Nonostante la legge 107/2015 renda obbligatoria la formazione digitale, la diffidenza nei confronti degli strumenti di tele-didattica è ancora molto forte. Non è semplice mettersi in discussione con apparati elettronici con cui non si ha nessuna familiarità, a maggior ragione se le giovanissime menti che si devono educare sono invece molto abituate a farne uso. Gli insegnanti che hanno deciso di mettere da parte timori, vanità e protagonismi sono anch’essi, insieme a medici e infermieri, i veri eroi dell’emergenza che stiamo vivendo.
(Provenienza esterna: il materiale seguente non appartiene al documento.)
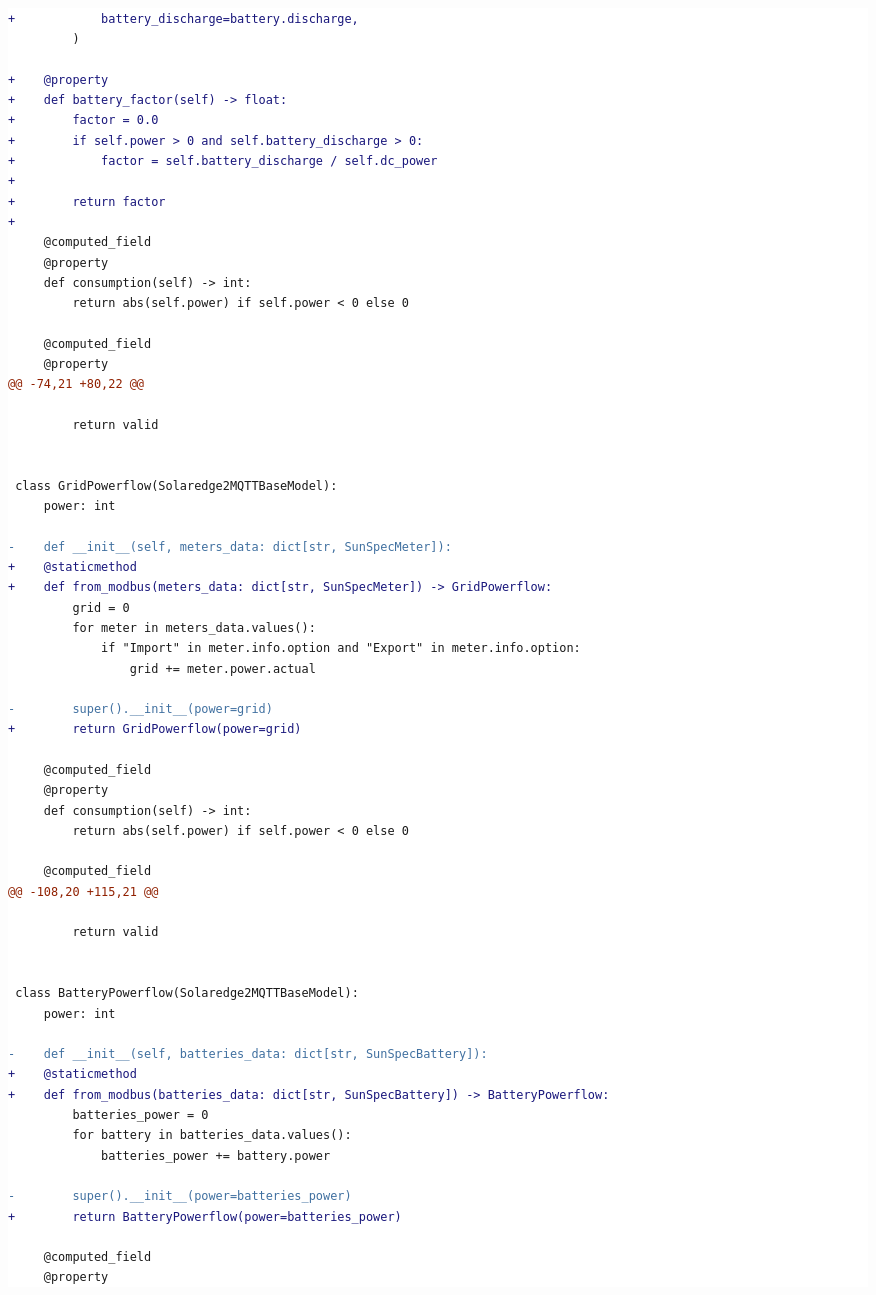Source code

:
 ```diff
+            battery_discharge=battery.discharge,
         )
 
+    @property
+    def battery_factor(self) -> float:
+        factor = 0.0
+        if self.power > 0 and self.battery_discharge > 0:
+            factor = self.battery_discharge / self.dc_power
+
+        return factor
+
     @computed_field
     @property
     def consumption(self) -> int:
         return abs(self.power) if self.power < 0 else 0
 
     @computed_field
     @property
@@ -74,21 +80,22 @@
 
         return valid
 
 
 class GridPowerflow(Solaredge2MQTTBaseModel):
     power: int
 
-    def __init__(self, meters_data: dict[str, SunSpecMeter]):
+    @staticmethod
+    def from_modbus(meters_data: dict[str, SunSpecMeter]) -> GridPowerflow:
         grid = 0
         for meter in meters_data.values():
             if "Import" in meter.info.option and "Export" in meter.info.option:
                 grid += meter.power.actual
 
-        super().__init__(power=grid)
+        return GridPowerflow(power=grid)
 
     @computed_field
     @property
     def consumption(self) -> int:
         return abs(self.power) if self.power < 0 else 0
 
     @computed_field
@@ -108,20 +115,21 @@
 
         return valid
 
 
 class BatteryPowerflow(Solaredge2MQTTBaseModel):
     power: int
 
-    def __init__(self, batteries_data: dict[str, SunSpecBattery]):
+    @staticmethod
+    def from_modbus(batteries_data: dict[str, SunSpecBattery]) -> BatteryPowerflow:
         batteries_power = 0
         for battery in batteries_data.values():
             batteries_power += battery.power
 
-        super().__init__(power=batteries_power)
+        return BatteryPowerflow(power=batteries_power)
 
     @computed_field
     @property
```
Molte scuole stanno adottando piattaforme di teleconferenza studiate ad hoc come Eliademy, WeSchool e Schoology che consentono di creare classi virtuali, tenere lezioni con modalità innovative e mantenere, per quanto possibile, il contatto tra gli studenti e i loro cari maestri; d’altra parte la nota 388 del 17/03/20 del Ministero dell’Istruzione sottolinea quanto l’adesione ad uno dei tanti strumenti disponibili per la didattica online non costituisca un mero adempimento formale.
La richiesta “all’intera comunità educante, nel novero delle responsabilità professionali e, prima ancora, etiche di ciascuno, di continuare a perseguire il compito sociale e formativo del fare scuola, e del fare comunità” si sta traducendo in grande sforzo per non lasciare nessuno indietro. Le scuole si stanno attrezzando per fornire ai bambini appartenenti a classi sociali meno abbienti, per i quali il digital divide avrebbe significato la perdita di qualsiasi possibilità di restare agganciati all’ancora di salvataggio fornita da una buona istruzione, pc o tablet in comodato d’uso, permettendogli così di accedere alle lezioni online come tutti i loro compagni.
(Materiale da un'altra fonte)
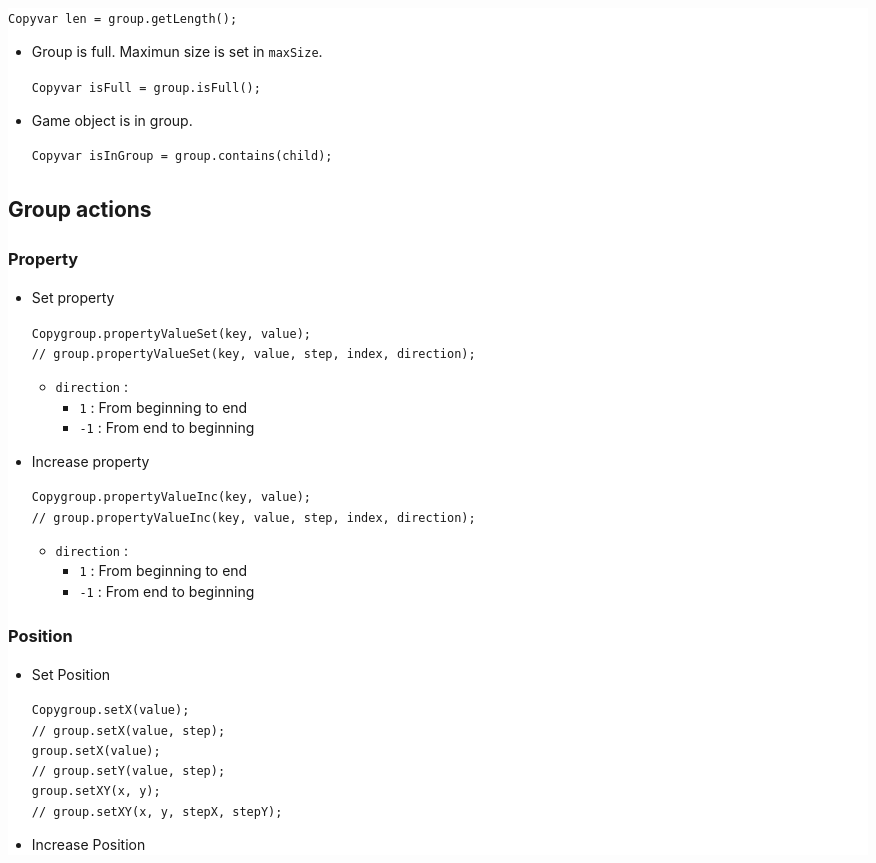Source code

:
   ```
  Copyvar len = group.getLength();

  ```
* Group is full. Maximun size is set in `maxSize`.

  ```
  Copyvar isFull = group.isFull();

  ```
* Game object is in group.

  ```
  Copyvar isInGroup = group.contains(child);

  ```

## Group actions

### Property

* Set property

  ```
  Copygroup.propertyValueSet(key, value);
  // group.propertyValueSet(key, value, step, index, direction);

  ```

  + `direction` :
    - `1` : From beginning to end
    - `-1` : From end to beginning
* Increase property

  ```
  Copygroup.propertyValueInc(key, value);
  // group.propertyValueInc(key, value, step, index, direction);

  ```

  + `direction` :
    - `1` : From beginning to end
    - `-1` : From end to beginning

### Position

* Set Position

  ```
  Copygroup.setX(value);
  // group.setX(value, step);
  group.setX(value);
  // group.setY(value, step);
  group.setXY(x, y);
  // group.setXY(x, y, stepX, stepY);

  ```
* Increase Position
Le piattaforme che erogano i servizi di smart learning nel caso della scuola primaria si assumono un compito delicatissimo e di estrema importanza: il trattamento di dati personali di minori. È del tutto evidente che da questo punto di vista le preoccupazioni di genitori e insegnanti trovano ampia giustificazione. Ai docenti e ai bambini ad esempio è concessa la facoltà di registrare la lezione, per cui le piattaforme devono conservare files in cui sono lungamente e chiaramente visibili le facce dei bambini, la loro voce e le loro reazioni agli input forniti dai docenti. Questo aspetto è particolarmente serio, e deve essere preso in forte considerazione da parte di chi gestisce i server. Una cattiva conservazione dei dati, o peggio l’esposizione degli archivi che li conservano ad attacchi hacker, potrebbe risultare molto pericolosa.
Un’ultima considerazione che mi sembra d’obbligo fare è che le aziende che operano nell’Information Technology vivano, come ormai noto a tutti, dell’elaborazione dei dati che gli utenti riversano nei propri prodotti informatici. Il Garante della Privacy, con le indicazioni contenute nel provvedimento emanato il 26/03/2020, ha chiarito le caratteristiche che devono possedere in ambito privacy le piattaforme di cui decidano di servirsi le scuole. Ciononostante, visto che nel tempo sono nati colossi multinazionali che basano la loro attività sulla profilazione, è lecito chiedere se, alla luce dell’approssimazione con cui spesso sono tenute le infrastrutture digitali (https://www.infosec.news/2020/04/01/news/reti-e-sistemi/lallarmante-stato-dellarte-del-portale-inps/), i dati, le emozioni e gli interessi dei consumatori del domani non costituiscano un piatto gustoso nel quale le aziende non vedono l’ora di ficcarsi.